» **Given exercise**: Turn the lines of all the items below into one numbered list, and skip any blank lines.

[Source records]
/---
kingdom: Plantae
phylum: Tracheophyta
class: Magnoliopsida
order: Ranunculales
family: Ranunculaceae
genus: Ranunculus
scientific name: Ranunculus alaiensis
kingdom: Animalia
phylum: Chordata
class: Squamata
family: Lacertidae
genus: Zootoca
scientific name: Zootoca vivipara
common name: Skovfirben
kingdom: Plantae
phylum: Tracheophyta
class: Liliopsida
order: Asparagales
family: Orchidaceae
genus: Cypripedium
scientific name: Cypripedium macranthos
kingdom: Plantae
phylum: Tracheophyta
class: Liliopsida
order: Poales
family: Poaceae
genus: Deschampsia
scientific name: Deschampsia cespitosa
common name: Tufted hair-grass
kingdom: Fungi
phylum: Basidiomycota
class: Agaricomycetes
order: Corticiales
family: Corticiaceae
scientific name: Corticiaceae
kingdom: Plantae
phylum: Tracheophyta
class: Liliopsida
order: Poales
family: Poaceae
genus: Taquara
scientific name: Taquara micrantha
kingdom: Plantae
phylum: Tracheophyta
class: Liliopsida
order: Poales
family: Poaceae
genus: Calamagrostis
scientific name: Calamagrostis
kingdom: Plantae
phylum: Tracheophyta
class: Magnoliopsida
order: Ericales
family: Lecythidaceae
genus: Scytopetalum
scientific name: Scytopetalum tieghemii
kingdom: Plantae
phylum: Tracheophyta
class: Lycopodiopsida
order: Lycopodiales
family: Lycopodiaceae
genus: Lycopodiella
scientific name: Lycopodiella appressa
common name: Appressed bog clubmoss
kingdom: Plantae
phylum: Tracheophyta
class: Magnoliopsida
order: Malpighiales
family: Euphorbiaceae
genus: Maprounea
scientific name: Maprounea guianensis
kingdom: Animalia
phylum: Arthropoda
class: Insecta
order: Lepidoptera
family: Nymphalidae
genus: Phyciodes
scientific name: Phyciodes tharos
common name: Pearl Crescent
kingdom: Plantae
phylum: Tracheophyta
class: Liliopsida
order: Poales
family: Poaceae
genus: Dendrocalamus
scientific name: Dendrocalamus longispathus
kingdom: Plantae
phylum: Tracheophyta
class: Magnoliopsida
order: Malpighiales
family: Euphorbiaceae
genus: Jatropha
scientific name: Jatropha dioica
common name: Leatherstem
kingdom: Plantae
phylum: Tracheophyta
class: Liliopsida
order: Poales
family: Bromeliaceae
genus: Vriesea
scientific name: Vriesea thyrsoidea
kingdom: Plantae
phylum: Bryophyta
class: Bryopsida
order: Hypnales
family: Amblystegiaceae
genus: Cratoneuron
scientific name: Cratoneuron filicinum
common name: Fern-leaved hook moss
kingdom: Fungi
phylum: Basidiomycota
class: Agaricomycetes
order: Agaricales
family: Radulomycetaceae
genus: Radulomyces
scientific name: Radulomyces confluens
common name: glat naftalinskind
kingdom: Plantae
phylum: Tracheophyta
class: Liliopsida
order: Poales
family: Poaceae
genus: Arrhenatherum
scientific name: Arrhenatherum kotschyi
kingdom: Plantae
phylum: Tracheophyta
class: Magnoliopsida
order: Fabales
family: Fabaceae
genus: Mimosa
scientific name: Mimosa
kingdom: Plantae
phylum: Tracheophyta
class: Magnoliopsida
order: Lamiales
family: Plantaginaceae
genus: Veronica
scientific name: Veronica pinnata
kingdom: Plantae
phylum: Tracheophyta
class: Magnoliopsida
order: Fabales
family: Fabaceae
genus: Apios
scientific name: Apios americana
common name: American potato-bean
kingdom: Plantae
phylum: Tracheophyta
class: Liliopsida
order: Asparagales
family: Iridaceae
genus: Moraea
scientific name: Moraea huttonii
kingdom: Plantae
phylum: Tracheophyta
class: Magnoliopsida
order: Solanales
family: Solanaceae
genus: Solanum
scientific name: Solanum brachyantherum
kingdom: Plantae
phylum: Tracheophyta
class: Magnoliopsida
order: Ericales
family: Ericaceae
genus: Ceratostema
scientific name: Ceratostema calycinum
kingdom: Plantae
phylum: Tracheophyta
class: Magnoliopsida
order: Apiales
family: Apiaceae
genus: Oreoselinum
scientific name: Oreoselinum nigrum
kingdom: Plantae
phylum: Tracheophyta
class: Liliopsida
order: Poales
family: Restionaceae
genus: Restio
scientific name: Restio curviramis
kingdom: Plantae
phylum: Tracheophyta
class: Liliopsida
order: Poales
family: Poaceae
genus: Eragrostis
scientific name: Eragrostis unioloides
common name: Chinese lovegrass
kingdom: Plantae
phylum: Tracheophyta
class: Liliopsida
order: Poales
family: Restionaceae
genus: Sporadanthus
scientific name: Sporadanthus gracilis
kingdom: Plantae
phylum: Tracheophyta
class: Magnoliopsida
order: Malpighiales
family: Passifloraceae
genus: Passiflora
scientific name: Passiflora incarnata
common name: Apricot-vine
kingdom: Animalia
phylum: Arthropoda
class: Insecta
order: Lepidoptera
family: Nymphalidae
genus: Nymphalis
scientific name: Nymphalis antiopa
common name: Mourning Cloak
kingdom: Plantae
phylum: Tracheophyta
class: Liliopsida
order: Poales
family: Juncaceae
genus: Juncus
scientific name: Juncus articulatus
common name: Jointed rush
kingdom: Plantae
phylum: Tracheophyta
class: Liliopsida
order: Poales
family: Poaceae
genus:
\---
» **Written solution**:
1. kingdom: Plantae
2. phylum: Tracheophyta
3. class: Magnoliopsida
4. order: Ranunculales
5. family: Ranunculaceae
6. genus: Ranunculus
7. scientific name: Ranunculus alaiensis
8. kingdom: Animalia
9. phylum: Chordata
10. class: Squamata
11. family: Lacertidae
12. genus: Zootoca
13. scientific name: Zootoca vivipara
14. common name: Skovfirben
15. kingdom: Plantae
16. phylum: Tracheophyta
17. class: Liliopsida
18. order: Asparagales
19. family: Orchidaceae
20. genus: Cypripedium
21. scientific name: Cypripedium macranthos
22. kingdom: Plantae
23. phylum: Tracheophyta
24. class: Liliopsida
25. order: Poales
26. family: Poaceae
27. genus: Deschampsia
28. scientific name: Deschampsia cespitosa
29. common name: Tufted hair-grass
30. kingdom: Fungi
31. phylum: Basidiomycota
32. class: Agaricomycetes
33. order: Corticiales
34. family: Corticiaceae
35. scientific name: Corticiaceae
36. kingdom: Plantae
37. phylum: Tracheophyta
38. class: Liliopsida
39. order: Poales
40. family: Poaceae
41. genus: Taquara
42. scientific name: Taquara micrantha
43. kingdom: Plantae
44. phylum: Tracheophyta
45. class: Liliopsida
46. order: Poales
47. family: Poaceae
48. genus: Calamagrostis
49. scientific name: Calamagrostis
50. kingdom: Plantae
51. phylum: Tracheophyta
52. class: Magnoliopsida
53. order: Ericales
54. family: Lecythidaceae
55. genus: Scytopetalum
56. scientific name: Scytopetalum tieghemii
57. kingdom: Plantae
58. phylum: Tracheophyta
59. class: Lycopodiopsida
60. order: Lycopodiales
61. family: Lycopodiaceae
62. genus: Lycopodiella
63. scientific name: Lycopodiella appressa
64. common name: Appressed bog clubmoss
65. kingdom: Plantae
66. phylum: Tracheophyta
67. class: Magnoliopsida
68. order: Malpighiales
69. family: Euphorbiaceae
70. genus: Maprounea
71. scientific name: Maprounea guianensis
72. kingdom: Animalia
73. phylum: Arthropoda
74. class: Insecta
75. order: Lepidoptera
76. family: Nymphalidae
77. genus: Phyciodes
78. scientific name: Phyciodes tharos
79. common name: Pearl Crescent
80. kingdom: Plantae
81. phylum: Tracheophyta
82. class: Liliopsida
83. order: Poales
84. family: Poaceae
85. genus: Dendrocalamus
86. scientific name: Dendrocalamus longispathus
87. kingdom: Plantae
88. phylum: Tracheophyta
89. class: Magnoliopsida
90. order: Malpighiales
91. family: Euphorbiaceae
92. genus: Jatropha
93. scientific name: Jatropha dioica
94. common name: Leatherstem
95. kingdom: Plantae
96. phylum: Tracheophyta
97. class: Liliopsida
98. order: Poales
99. family: Bromeliaceae
100. genus: Vriesea
101. scientific name: Vriesea thyrsoidea
102. kingdom: Plantae
103. phylum: Bryophyta
104. class: Bryopsida
105. order: Hypnales
106. family: Amblystegiaceae
107. genus: Cratoneuron
108. scientific name: Cratoneuron filicinum
109. common name: Fern-leaved hook moss
110. kingdom: Fungi
111. phylum: Basidiomycota
112. class: Agaricomycetes
113. order: Agaricales
114. family: Radulomycetaceae
115. genus: Radulomyces
116. scientific name: Radulomyces confluens
117. common name: glat naftalinskind
118. kingdom: Plantae
119. phylum: Tracheophyta
120. class: Liliopsida
121. order: Poales
122. family: Poaceae
123. genus: Arrhenatherum
124. scientific name: Arrhenatherum kotschyi
125. kingdom: Plantae
126. phylum: Tracheophyta
127. class: Magnoliopsida
128. order: Fabales
129. family: Fabaceae
130. genus: Mimosa
131. scientific name: Mimosa
132. kingdom: Plantae
133. phylum: Tracheophyta
134. class: Magnoliopsida
135. order: Lamiales
136. family: Plantaginaceae
137. genus: Veronica
138. scientific name: Veronica pinnata
139. kingdom: Plantae
140. phylum: Tracheophyta
141. class: Magnoliopsida
142. order: Fabales
143. family: Fabaceae
144. genus: Apios
145. scientific name: Apios americana
146. common name: American potato-bean
147. kingdom: Plantae
148. phylum: Tracheophyta
149. class: Liliopsida
150. order: Asparagales
151. family: Iridaceae
152. genus: Moraea
153. scientific name: Moraea huttonii
154. kingdom: Plantae
155. phylum: Tracheophyta
156. class: Magnoliopsida
157. order: Solanales
158. family: Solanaceae
159. genus: Solanum
160. scientific name: Solanum brachyantherum
161. kingdom: Plantae
162. phylum: Tracheophyta
163. class: Magnoliopsida
164. order: Ericales
165. family: Ericaceae
166. genus: Ceratostema
167. scientific name: Ceratostema calycinum
168. kingdom: Plantae
169. phylum: Tracheophyta
170. class: Magnoliopsida
171. order: Apiales
172. family: Apiaceae
173. genus: Oreoselinum
174. scientific name: Oreoselinum nigrum
175. kingdom: Plantae
176. phylum: Tracheophyta
177. class: Liliopsida
178. order: Poales
179. family: Restionaceae
180. genus: Restio
181. scientific name: Restio curviramis
182. kingdom: Plantae
183. phylum: Tracheophyta
184. class: Liliopsida
185. order: Poales
186. family: Poaceae
187. genus: Eragrostis
188. scientific name: Eragrostis unioloides
189. common name: Chinese lovegrass
190. kingdom: Plantae
191. phylum: Tracheophyta
192. class: Liliopsida
193. order: Poales
194. family: Restionaceae
195. genus: Sporadanthus
196. scientific name: Sporadanthus gracilis
197. kingdom: Plantae
198. phylum: Tracheophyta
199. class: Magnoliopsida
200. order: Malpighiales
201. family: Passifloraceae
202. genus: Passiflora
203. scientific name: Passiflora incarnata
204. common name: Apricot-vine
205. kingdom: Animalia
206. phylum: Arthropoda
207. class: Insecta
208. order: Lepidoptera
209. family: Nymphalidae
210. genus: Nymphalis
211. scientific name: Nymphalis antiopa
212. common name: Mourning Cloak
213. kingdom: Plantae
214. phylum: Tracheophyta
215. class: Liliopsida
216. order: Poales
217. family: Juncaceae
218. genus: Juncus
219. scientific name: Juncus articulatus
220. common name: Jointed rush
221. kingdom: Plantae
222. phylum: Tracheophyta
223. class: Liliopsida
224. order: Poales
225. family: Poaceae
226. genus:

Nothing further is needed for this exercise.